A camera is a tool for capturing images. Those images can be many things – frozen moments in time, representations of reality, a singular perspective. From the days when sitting for a photograph took hours, to our present day world of instant gratification, photographs are a huge part of our lives.
To me, photographs are part memory holder, part souvenir, part record-keepr, part artistic endeavour… Through them I can reflect on the past, places I have been, people I have shared my life with, things I saw or felt and thought worth trying to capture.
The most memorable times in my life have been recorded faithfully. A year spent in Europe resulted in a detailed album with annotations and captions. So what does it mean when there are gaps in my photographic record? When I feel down, I tend not to record anything. Those periods are reflected only in the images taken by others, if Ishow up at all. This is understandable.

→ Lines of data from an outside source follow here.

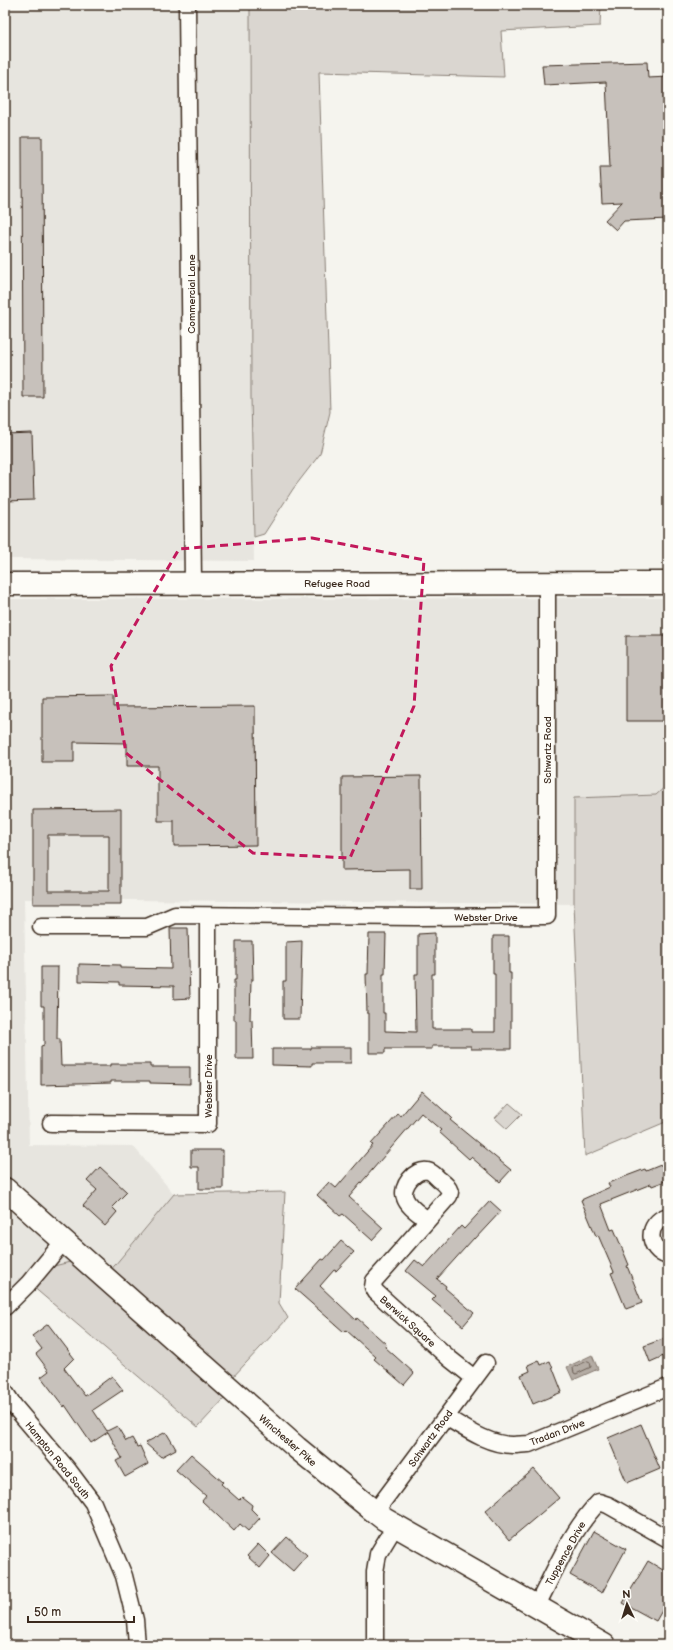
<svg xmlns="http://www.w3.org/2000/svg" width="673" height="1650" font-family="'Balsamiq Sans',sans-serif">
  <style>
    .built { fill: #e7e5df }
    .green { fill: #dad6d0; stroke: #8a8077 }
    .water { fill: #b4aca4; stroke: #84786e }
    .lines { fill: none; stroke-linecap: round; stroke-linejoin: round }
    .shore { stroke: #6b5e54; stroke-width: 1 }
    .building { fill: #c7c1bb; stroke: #3b2a1e; fill-rule: evenodd }
    .street-casing { stroke: #3b2a1e; stroke-width: 19 }
    .secondary-casing { stroke: #3b2a1e; stroke-width: 25 }
    .primary-casing { stroke: #3b2a1e; stroke-width: 25 }
    .street { stroke: #fdfcf7; stroke-width: 16 }
    .secondary { stroke: #fdfcf7; stroke-width: 22 }
    .primary { stroke: #fdfcf7; stroke-width: 22 }
    .marked { fill: none; stroke: #c2185b; stroke-width: 3; stroke-dasharray: 8 5; stroke-linejoin: round }
    .labels { text-anchor: middle; stroke-width: 3; stroke-linejoin: round; paint-order: stroke }
    .street-label { font-size: 10px; fill: #3b2a1e; stroke: #fdfcf7 }
  </style>
  <rect width="100%" height="100%" fill="#f5f4ee"/>
  <filter id="ink" filterUnits="userSpaceOnUse"><feTurbulence type="fractalNoise" baseFrequency=".025" numOctaves="2"/><feDisplacementMap in="SourceGraphic" scale="8" xChannelSelector="R" yChannelSelector="G"/><feConvolveMatrix kernelMatrix="1 2 1 2 8 2 1 2 1" color-interpolation-filters="sRGB"/></filter>
  <g filter="url(#ink)">
    <!-- built -->
    <path class="built" d="M5 5H250L251 397 254 561 5 559Z
      M668 598V784L656 795 574 798V904L24 899 29 1145 133 1146 174 1194 98 1285 5 1286V599Z"/>
    <!-- green -->
    <path class="green" d="M250 5H601L600 26 501 31 504 77 319 72 330 412 320 454 293 489 264 534 254 537 251 397Z
      M668 784V1121L585 1156 574 904V798L656 795Z
      M509 1103 522 1114 507 1129 495 1118Z
      M285 1192 279 1303 288 1318 232 1378 110 1271 174 1194Z
      M70 1262 98 1285 225 1398 198 1427 32 1286 54 1266Z"/>
    <!-- water -->
    <path class="water" d="M592 1355 598 1369 573 1380 567 1367Z"/>
    <g class="lines">
      <!-- shore -->
      <path class="shore" d="M588 1361 590 1362 591 1367 576 1374 574 1373 573 1368Z"/>
    </g>
    <!-- building -->
    <path class="building" d="M647 62 648 78 668 77V219L624 221 616 230 605 220 622 202 602 203 600 167H610L606 82 544 85 542 65Z
      M22 137H42L43 397H23Z
      M32 433 34 500 6 501 5 434Z
      M626 636H668V721H626Z
      M114 696V707L255 706 256 845 174 846V821H158V766H127V743L74 742V762H42V697Z
      M421 776 422 889H410V869L342 870V777Z
      M121 809V904H33V810ZM48 835H109V891H48Z
      M170 928H188L190 998 174 999V986L119 985V982L79 981V964L120 965V968L171 969Z
      M435 933V974H432V1029H471V1032H495V974H493V936H509V973H511V1049H471V1046H432V1049H385V1053H369V1013H367L366 974H368L369 934H386L385 974H383V1013H385V1031L416 1032 415 974H418V934Z
      M236 941H252L253 980H251L250 1020H252L253 1059H236V1020H234V980H236Z
      M302 941 300 1019H283V981H286V942Z
      M41 967H58L57 1039H60L61 1066H110V1064H150V1067H190V1084L150 1083V1081H111V1083L41 1085V1046L44 1045V1006H41Z
      M311 1047H351V1063H312V1066L272 1065V1049H311Z
      M422 1091 452 1118 450 1120 511 1170 500 1182 471 1157 469 1159 439 1132 441 1130 421 1113 349 1197 383 1228 372 1240 343 1214 340 1216 317 1195 329 1182 336 1188 373 1145 371 1144 398 1114 401 1116Z
      M191 1150H223V1189H199V1167H191Z
      M668 1162V1180L652 1186 651 1184 601 1204 611 1230 614 1229 629 1265 627 1266 642 1303 626 1309 611 1273 614 1272 598 1235 596 1236 581 1200 610 1187 608 1183 645 1169 646 1171Z
      M100 1167 127 1192 112 1207 117 1212 105 1226 83 1206 97 1190 87 1181Z
      M490 1201 501 1211 475 1239 474 1238 437 1279 446 1286 445 1288 474 1313 463 1326 432 1300 436 1296 406 1271 415 1260 424 1267 461 1226 464 1229Z
      M341 1241 354 1252 336 1271 334 1270 320 1286 356 1320 357 1318 386 1344 385 1347 414 1373 404 1385 374 1359 376 1357 346 1330 344 1332 295 1289 322 1259 324 1260Z
      M48 1324 74 1358 64 1368 85 1396 112 1376 123 1390 93 1410 107 1431 117 1426 126 1441 132 1438 137 1447 140 1446 148 1464 125 1477 116 1461 122 1458 108 1432 91 1443 65 1405 64 1407 41 1377 49 1371 36 1354 42 1349 32 1336Z
      M668 1337V1354L650 1362 644 1346Z
      M539 1360 541 1365 550 1361 562 1392 533 1404 521 1375 530 1371 528 1365Z
      M641 1424 660 1469 627 1483 608 1438Z
      M166 1432 176 1449 161 1457 145 1443Z
      M191 1454 223 1482 221 1484 239 1500 242 1497 252 1505 251 1509 260 1518 248 1531 240 1524 234 1531 202 1501 206 1496 176 1470Z
      M534 1469 559 1498 509 1540 485 1511Z
      M594 1531 626 1549 602 1593 570 1575Z
      M287 1537 307 1555 293 1571 272 1553Z
      M258 1544 270 1556 260 1568 247 1556Z
      M648 1561 668 1573V1600L656 1621 623 1603Z"/>
    <g class="lines">
      <!-- street casing -->
      <g class="street-casing">
        <path id="street" d="M187 5 193 583
          M41 927H147L175 915 417 917 547 916V583
          M51 1123 208 1124V916
          M668 1216C645 1223 647 1250 668 1256
          M427 1220C420 1214 408 1207 405 1198 400 1187 415 1168 428 1171 433 1172 436 1177 440 1180 445 1184 448 1186 450 1192L449 1196 374 1281 373 1287 376 1292 450 1359 474 1378
          M5 1307 28 1284 63 1242
          M5 1392 14 1406 69 1471 93 1503 124 1576 135 1620 137 1645
          M446 1417C466 1429 489 1445 513 1445 518 1445 524 1444 529 1444L668 1387
          M375 1512 486 1363
          M536 1607C555 1571 571 1530 599 1502L608 1505 668 1539
          M375 1645V1572L378 1554 395 1526"/>
      </g>
      <!-- secondary casing -->
      <g class="secondary-casing">
        <path id="secondary" d="M5 1189 297 1448 375 1512 384 1519 604 1645"/>
      </g>
      <!-- primary casing -->
      <g class="primary-casing">
        <path id="primary" d="M5 584 668 583"/>
      </g>
      <!-- street -->
      <use href="#street" class="street"/>
      <!-- secondary -->
      <use href="#secondary" class="secondary"/>
      <!-- primary -->
      <use href="#primary" class="primary"/>
    </g>
  </g>
  <!-- marked area -->
  <path class="marked" d="M312 538 424 560 414 706 350 858 253 853 126 753 111 666 179 549Z"/>
  <g class="labels">
    <!-- street labels -->
    <g class="street-label">
      <text transform="translate(191 294) rotate(-90)" y="4">Commercial Lane</text>
      <text x="337" y="587">Refugee Road</text>
      <text transform="translate(547 750) rotate(-90)" y="4">Schwartz Road</text>
      <text x="486" y="921">Webster Drive</text>
      <text transform="translate(208 1086) rotate(-90)" y="4">Webster Drive</text>
      <text transform="translate(408 1321) rotate(42)" y="4">Berwick Square</text>
      <text transform="translate(557 1432) rotate(-21)" y="4">Tradan Drive</text>
      <text transform="translate(430 1438) rotate(-54)" y="4">Schwartz Road</text>
      <text transform="translate(288 1440) rotate(41)" y="4">Winchester Pike</text>
      <text transform="translate(58 1460) rotate(51)" y="4">Hampton Road South</text>
      <text transform="translate(565 1553) rotate(-61)" y="4">Tuppence Drive</text>
    </g>
  </g>
  <!-- margin -->
  <rect width="673" height="1650" fill="none" stroke="#fdfcf7" stroke-width="20"/>
  <rect x="10" y="10" width="653" height="1630" fill="none" stroke="#3b2a1e" stroke-width="1.5" filter="url(#ink)"/>
  <!-- north arrow -->
  <g transform="translate(627 1604) rotate(356)" stroke="#fdfcf7" stroke-width="3" paint-order="stroke">
  <path d="M0-3L7 15L0 10L-7 15Z" fill="#3b2a1e"/>
  <text y="-6" font-size="11" font-weight="bold" text-anchor="middle" fill="#3b2a1e">N</text>
  </g>
  <!-- scale -->
  <path d="M28 1616v6h106v-6" fill="none" stroke="#3b2a1e" stroke-width="2"/>
  <text x="34" y="1616" font-size="12" fill="#3b2a1e" stroke="#fdfcf7" stroke-width="3" paint-order="stroke">50 m</text>
</svg>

But what about those times when I was gloriously, deliriously happy, but have no pictures of that time? The absence of images makes it seem like a hazy memory, almost as if I imagined the whole thing. How is it that having pictures, even one photograph can make an experience seem all the more real? As though I need proof that I was really there.

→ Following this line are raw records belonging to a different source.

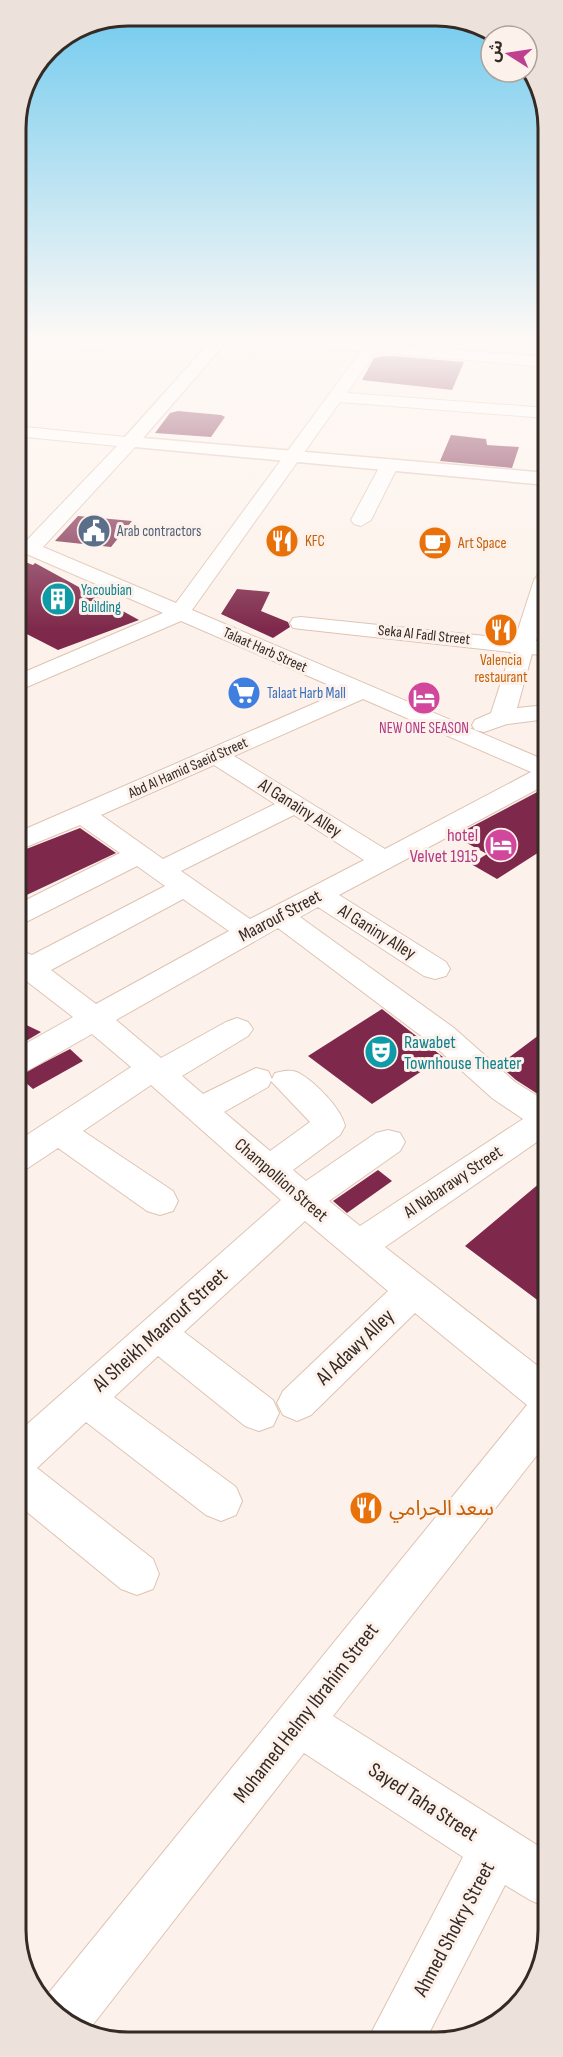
<svg xmlns="http://www.w3.org/2000/svg" width="563" height="2057" viewBox="0 0 563 2057" font-family="'Sofia Sans Condensed','Noto Sans Arabic',sans-serif">
	<style>
		.building { fill: #7e294b }
		.lines { fill: none; stroke-linecap: round; stroke-linejoin: round }
		.minor-casing { stroke: #dec3b2; stroke-width: 2 }
		.major-casing { stroke: #dec3b2; stroke-width: 3 }
		.minor { fill: #fff; fill-rule: evenodd }
		.major { fill: #fff; fill-rule: evenodd }
		.labels { text-anchor: middle; dominant-baseline: central; stroke-width: 6; stroke-linejoin: round; paint-order: stroke }
		.far-service-label { font-size: 15px; fill: #4e5e75; stroke: #fdf2eb; text-anchor: start }
		.far-food-label { font-size: 15px; fill: #c56008; stroke: #fdf2eb; text-anchor: start }
		.far-culture-label { font-size: 15px; fill: #0d838f; stroke: #fdf2eb; text-anchor: start }
		.far-street-label { font-size: 15px; fill: #352a24; stroke: #fdf2eb }
		.far-shop-label { font-size: 15px; fill: #366cbe; stroke: #fdf2eb; text-anchor: start }
		.far-hotel-label { font-size: 15px; fill: #b23c85; stroke: #fdf2eb }
		.street-label { font-size: 18px; fill: #352a24; stroke: #fdf2eb }
		.hotel-label { font-size: 18px; fill: #b23c85; stroke: #fdf2eb; text-anchor: end }
		.culture-label { font-size: 18px; fill: #0d838f; stroke: #fdf2eb; text-anchor: start }
		.near-street-label { font-size: 21px; fill: #352a24; stroke: #fdf2eb }
		.near-food-label { font-size: 21px; fill: #c56008; stroke: #fdf2eb; text-anchor: start }
		.rim { fill: none; stroke: #352a24; stroke-width: 3 }
	</style>
	<rect width="100%" height="100%" fill="#fdf2eb"/>
	<path class="building" d="M384 356H392L464 362 452 390 362 380 374 358Z
		M178 411 221 415 225 417 211 437 155 433 170 413Z
		M451 435 486 439 487 445 519 447 512 468 440 461Z
		M78 516 132 521 111 547 55 541Z
		M15 558 33 565 35 563 139 620 58 650 15 628Z
		M237 589 270 592 261 611 288 622 290 627 273 638 221 614Z
		M541 790 547 793V847L497 879 471 864 487 854 454 836Z
		M80 828 116 853 16 900V853Z
		M382 1009 443 1057 372 1104 308 1056Z
		M16 1020 41 1032 26 1041 16 1033Z
		M547 1029V1100L516 1080 499 1065Z
		M70 1049 83 1061 33 1089 18 1076Z
		M378 1170 392 1181 347 1213 333 1201Z
		M547 1177 548 1308 465 1246Z"/>
	<g class="lines">
		<g class="minor-casing">
			<path id="minor" d="M30 341H120L102 350 37 345Z
				M286 341H383L381 344 547 357V367L375 352 347 393 547 408V418L340 402 192 610 547 761V784L339 895 446 962 450 969 446 976 435 979 424 976 318 907 300 917 454 1028 515 1082 547 1102V1135L385 1247 548 1374V1441L333 1716 548 1852V1908L530 1900 505 1885 425 2041H367L463 1857 304 1753 88 2031 48 2009 43 2000 527 1405 415 1313 311 1415 297 1421 283 1415 277 1403 283 1391 388 1291 305 1221 184 1332 273 1400 279 1413 273 1426 259 1431 245 1426 158 1356 114 1397 236 1487 242 1501 236 1515 221 1521 206 1515 86 1422 37 1468 153 1559 159 1574 153 1589 137 1595 121 1589 16 1503V1434L281 1200 151 1085 83 1131 173 1191 178 1201 173 1211 160 1215 147 1211 58 1148 28 1168 16 1172V1142L131 1067 92 1034 27 1071 16 1074V1049L73 1017 16 973V949L32 955 165 886 137 866 26 922 16 925V905L120 853 80 825 16 851V833L343 691 181 621 15 692V676L163 613 15 549V536L27 540 117 446 15 436V426L136 438 139 442 136 446 43 547 176 603 361 351 293 345ZM363 699 531 772 385 849 234 756ZM214 765 275 804 163 859 101 815ZM294 815 364 860 250 919 181 871ZM183 899 229 931 96 1004 51 970ZM278 928 432 1044 492 1098 523 1119 360 1226 329 1201 400 1151 405 1142 400 1133 388 1130 376 1133 306 1181 293 1170 340 1135 345 1126C341 1108 315 1082 299 1073 291 1069 283 1071 275 1073L272 1079 268 1071 256 1068 203 1094 182 1076 248 1036 253 1029 248 1022 237 1018 226 1022 161 1058 116 1020ZM271 1081 310 1122 270 1151 224 1112 268 1087Z
				M390 459 399 464 371 520 361 526 354 524 351 520 381 464Z
				M544 574 547 575V604L536 641 547 642V656L532 654 517 708 547 705V719L507 724 484 732 475 730 472 725 475 720 491 713 511 652 301 629 293 628 290 623 293 618 301 617 515 639 534 580 537 576Z"/>
		</g>
		<g class="major-casing">
			<path id="major" d="M211 341H227L143 438 547 473V485L124 446 121 442 124 438Z"/>
		</g>
		<use href="#minor" class="minor"/>
		<use href="#major" class="major"/>
	</g>
	<linearGradient id="sky" x2="0" y2="1"><stop stop-color="#70caee"/><stop offset="0.54" stop-color="#fef9f6"/><stop offset="1" stop-color="#fef9f6" stop-opacity="0"/></linearGradient>
	<rect width="563" height="629" fill="url(#sky)"/>
	<defs>
		<g id="civic-disc" transform="scale(1.725)"><circle r="9.5" fill="#5c6f8a" stroke="#fdf2eb"/><path d="M-.6-6.5H3V-4.5H.6V-3L4-1V1h2V6H-6V1h2V-1L-.6-3ZM-1.2 2.5V6h2.4V2.5Z" fill="#fff"/></g>
		<g id="restaurant-disc" transform="scale(1.725)"><circle r="9.5" fill="#e8710a" stroke="#fdf2eb"/><path d="M-5-6h1v4h1v-4h1v4h1v-4h1v5L-1.5 .5V6h-2V.5L-5-1ZM5-6V6H3V1.5H1.5Q1.5-4 5-6Z" fill="#fff"/></g>
		<g id="cafe-disc" transform="scale(1.725)"><circle r="9.5" fill="#e8710a" stroke="#fdf2eb"/><path d="M-5.5-4.5H6V0H3Q3 3.5 0 3.5H-2.5Q-5.5 3.5-5.5 0ZM3-3.2v2h1.7v-2ZM-6 4.5H4V6H-6Z" fill="#fff"/></g>
		<g id="building-disc" transform="scale(1.725)"><circle r="9.5" fill="#0f9aa8" stroke="#fdf2eb"/><path d="M-4-6H4V6H1V3H-1V6H-4ZM-2.5-4.3h1.7v1.8h-1.7ZM.8-4.3h1.7v1.8H.8ZM-2.5-1h1.7V.8h-1.7ZM.8-1h1.7V.8H.8Z" fill="#fff"/></g>
		<g id="supermarket-disc" transform="scale(1.725)"><circle r="9.5" fill="#3f7fe0" stroke="#fdf2eb"/><path d="M-6-5.5h2.5l.6 2H6L4.5 2H-2.5L-4.4-4H-6ZM-1.5 3.2a1.3 1.3 0 1 0 .1 0ZM3 3.2a1.3 1.3 0 1 0 .1 0Z" fill="#fff"/></g>
		<g id="hotel-disc" transform="scale(1.725)"><circle r="9.5" fill="#d1479c" stroke="#fdf2eb"/><path d="M-6-4.5h1.5V1H6V5H4.5V3h-9V5H-6ZM-4 0a1.8 1.8 0 1 1 3.6 0ZM.5 0V-2.5h3Q6-2.5 6 0Z" fill="#fff"/></g>
		<g id="theatre-disc" transform="scale(1.725)"><circle r="9.5" fill="#0f9aa8" stroke="#fdf2eb"/><path d="M-5-5.5Q0-4 5-5.5V0Q5 5 0 6Q-5 5-5 0ZM-3.3-2.5H-1v1.5H-3.3ZM1-2.5H3.3v1.5H1ZM-2.8 1Q0 5.5 2.8 1Z" fill="#fff"/></g>
	</defs>
	<g fill-rule="evenodd">
		<use href="#civic-disc" x="94" y="531"/>
		<use href="#restaurant-disc" x="282" y="541"/>
		<use href="#cafe-disc" x="435" y="543"/>
		<use href="#building-disc" x="58" y="599"/>
		<use href="#restaurant-disc" x="501" y="630"/>
		<use href="#supermarket-disc" x="244" y="693"/>
		<use href="#hotel-disc" x="424" y="698"/>
		<use href="#hotel-disc" x="501" y="845"/>
		<use href="#theatre-disc" x="381" y="1052"/>
		<use href="#restaurant-disc" x="366" y="1508"/>
	</g>
	<g class="labels">
		<g class="far-service-label">
			<text x="117" y="531">Arab contractors</text>
		</g>
		<g class="far-food-label">
			<text x="305" y="541">KFC</text>
			<text x="458" y="543">Art Space</text>
			<text x="501" y="660" text-anchor="middle">Valencia<tspan x="501" dy="17">restaurant</tspan></text>
		</g>
		<g class="far-culture-label">
			<text x="81" y="590">Yacoubian<tspan x="81" dy="17">Building</tspan></text>
		</g>
		<g class="far-street-label">
			<text transform="translate(424 635) rotate(6)">Seka Al Fadl Street</text>
			<text transform="translate(265 650) rotate(24)">Talaat Harb Street</text>
			<text transform="translate(188 768) rotate(-24)">Abd Al Hamid Saeid Street</text>
		</g>
		<g class="far-shop-label">
			<text x="267" y="693">Talaat Harb Mall</text>
		</g>
		<g class="far-hotel-label">
			<text x="424" y="728">NEW ONE SEASON</text>
		</g>
		<g class="street-label">
			<text transform="translate(300 808) rotate(32)">Al Ganainy Alley</text>
			<text transform="translate(280 916) rotate(-28)">Maarouf Street</text>
			<text transform="translate(377 932) rotate(32)">Al Ganiny Alley</text>
			<text transform="translate(281 1180) rotate(41)">Champollion Street</text>
			<text transform="translate(453 1182) rotate(-34)">Al Nabarawy Street</text>
		</g>
		<g class="hotel-label">
			<text x="478" y="835">hotel<tspan x="478" dy="21">Velvet 1915</tspan></text>
		</g>
		<g class="culture-label">
			<text x="404" y="1042">Rawabet<tspan x="404" dy="21">Townhouse Theater</tspan></text>
		</g>
		<g class="near-street-label">
			<text transform="translate(160 1330) rotate(-42)">Al Sheikh Maarouf Street</text>
			<text transform="translate(355 1347) rotate(-44)">Al Adawy Alley</text>
			<text transform="translate(306 1713) rotate(-52)">Mohamed Helmy Ibrahim Street</text>
			<text transform="translate(423 1802) rotate(33)">Sayed Taha Street</text>
			<text transform="translate(454 1929) rotate(-62)">Ahmed Shokry Street</text>
		</g>
		<g class="near-food-label">
			<text x="389" y="1508">سعد الحرامي</text>
		</g>
	</g>
	<path d="M0 0H563V2057H0ZM128 26H436A102 102 0 0 1 538 128V1930A102 102 0 0 1 436 2032H128A102 102 0 0 1 26 1930V128A102 102 0 0 1 128 26Z" fill="#ede2db" fill-rule="evenodd"/>
	<path class="rim" d="M128 26H436A102 102 0 0 1 538 128V1930A102 102 0 0 1 436 2032H128A102 102 0 0 1 26 1930V128A102 102 0 0 1 128 26Z"/>
	<g transform="translate(509 54) rotate(282)"><circle r="28" fill="#fdf2eb" stroke="#ada29b" stroke-width="1.5"/>
	<path d="M0-4.5L10 22L0 15L-10 22Z" fill="#be408f"/>
	<text y="-9" font-size="16" font-weight="bold" text-anchor="middle" fill="#352a24">ش</text>
	</g>
</svg>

Maybe that is also why sometimes, when I get into a dark mood, I feel inclined (though I try really hard to not succumb) to destroy photographs. As if that simple act can clear my head, erase memories I wish I didn’t have, remove all trace of a painful experience.
But when the day comes that I can look back without pain, I often wish I did have that little glossy rectangle, its two dimensions conjuring up emotions and feelings from a mysterious intangible place.